While conceding that Australia needs to do more to improve gender equality, she concludes that the $6.3 trillion in funds under management and advice supporting the 40:40 Vision gives investors a real opportunity to work on gender diversity at the executive level.

Blakey points to Bankwest Curtin Economics Centre and Workplace Gender Equality Agency research showing a 10 percent or more increase in the share of female 'top-tier' managers led to a 6.6 percent increase in the market value of Australian ASX-listed companies.

She claims that a culture of inclusion would help companies avoid reputational issues, especially those related to sexual harassment. "I believe that a very inclusive and broad executive team would have a different way of looking at these issues and make better decisions."

Leadership has shifted

Meanwhile, her leadership focus has shifted in the last year or so.

"A large part of what we do as leaders is about influence which has become increasingly evident through Covid," she adds.

According to Blakey, the role of a chief executive is so much more about leadership and less about management, which is very significant.

"As a leader, the rise of remote and hybrid working has made me even more conscious of the need for our employees to feel connected to and inspired by our purpose and vision for the future.

"Our shared goal is to protect and grow our members' retirement savings, ensuring they have the brightest financial future possible while also having a lasting and positive impact on the world.
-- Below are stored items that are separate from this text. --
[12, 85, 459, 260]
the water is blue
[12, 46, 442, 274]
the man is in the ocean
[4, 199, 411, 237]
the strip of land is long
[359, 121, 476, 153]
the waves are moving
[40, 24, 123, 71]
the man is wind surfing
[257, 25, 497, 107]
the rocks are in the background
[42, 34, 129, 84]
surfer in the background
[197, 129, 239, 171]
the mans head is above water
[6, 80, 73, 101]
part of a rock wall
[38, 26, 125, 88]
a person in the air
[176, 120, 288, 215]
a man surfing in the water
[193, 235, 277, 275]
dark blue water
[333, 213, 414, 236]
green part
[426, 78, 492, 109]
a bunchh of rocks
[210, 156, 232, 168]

It's why more than ever I've been very focused on helping our people connect the impact they can have with the broader benefit we're creating for members."

For leaders like Blakey, a commitment to responsible investment is fundamental to attracting and retaining top talent.

The biggest shift she's seeing is how central purpose is to why people choose to work at HESTA.

"People want to work for an organisation with a clear purpose, which links to the work they do so they have a sense that they are part of something bigger and that the work they do every day has a meaningful impact," she says.

"Moreover, if you don't have a strong purpose and meaning for what the company is doing, you're not going to attract and retain top talent.

"As we emerge from Covid-19, we need strong leadership, which, in turn, attracts strong talent."